TASK INSTRUCTIONS >> Every entry that follows should be output exactly, and every image in it left out.

------ INPUT

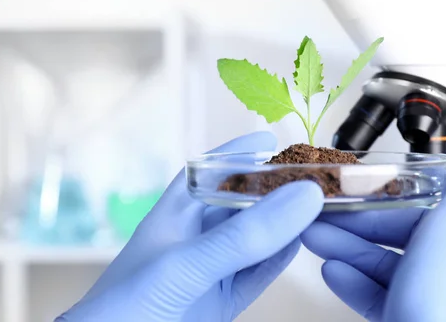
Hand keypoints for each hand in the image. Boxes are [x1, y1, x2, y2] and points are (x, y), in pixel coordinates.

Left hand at [56, 132, 323, 321]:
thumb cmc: (124, 307)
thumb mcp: (184, 264)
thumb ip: (242, 235)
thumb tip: (303, 196)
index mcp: (176, 213)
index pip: (211, 172)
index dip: (240, 154)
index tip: (274, 140)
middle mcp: (196, 237)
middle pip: (243, 204)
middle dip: (276, 190)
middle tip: (315, 176)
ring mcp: (211, 270)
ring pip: (257, 239)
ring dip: (286, 225)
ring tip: (320, 207)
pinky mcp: (222, 301)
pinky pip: (259, 274)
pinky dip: (281, 260)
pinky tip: (301, 245)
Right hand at [301, 164, 445, 321]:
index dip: (411, 182)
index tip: (375, 177)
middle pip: (410, 227)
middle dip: (365, 216)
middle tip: (329, 208)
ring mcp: (439, 297)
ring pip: (389, 259)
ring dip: (349, 245)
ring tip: (313, 235)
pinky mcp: (413, 320)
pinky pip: (380, 293)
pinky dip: (354, 280)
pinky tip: (332, 271)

------------

SOLUTION >>
Hand keypoints for each hand in the image. Boxes are [x1, y1, x2, y2] and points are (x, y), in pixel coordinates.

Left hand at [56, 132, 323, 321]:
thumb cmc: (124, 307)
thumb mcp: (184, 264)
thumb ip: (242, 235)
thumb tip: (303, 196)
index mcp: (176, 213)
index pip: (211, 172)
index dip: (240, 154)
index tip: (274, 140)
middle mcp: (196, 237)
middle pip: (243, 204)
middle dip: (276, 190)
middle tip: (315, 176)
ring mcp: (211, 270)
ring pip: (257, 239)
ring dip: (286, 225)
ring tip: (320, 207)
pinky mcp: (222, 301)
pinky pip: (259, 274)
pinky dip: (281, 260)
pinky tip: (301, 245)
Right hand at [301, 164, 445, 321]:
index dip: (411, 182)
index tip: (375, 177)
middle pip: (410, 227)
middle dip: (365, 216)
middle tip: (329, 208)
ring mcp: (439, 297)
ring pip: (389, 259)
ring dip: (349, 245)
ring tip: (313, 235)
pinky mcp: (413, 320)
pinky pip: (380, 293)
pinky dip: (354, 280)
pinky tip: (332, 271)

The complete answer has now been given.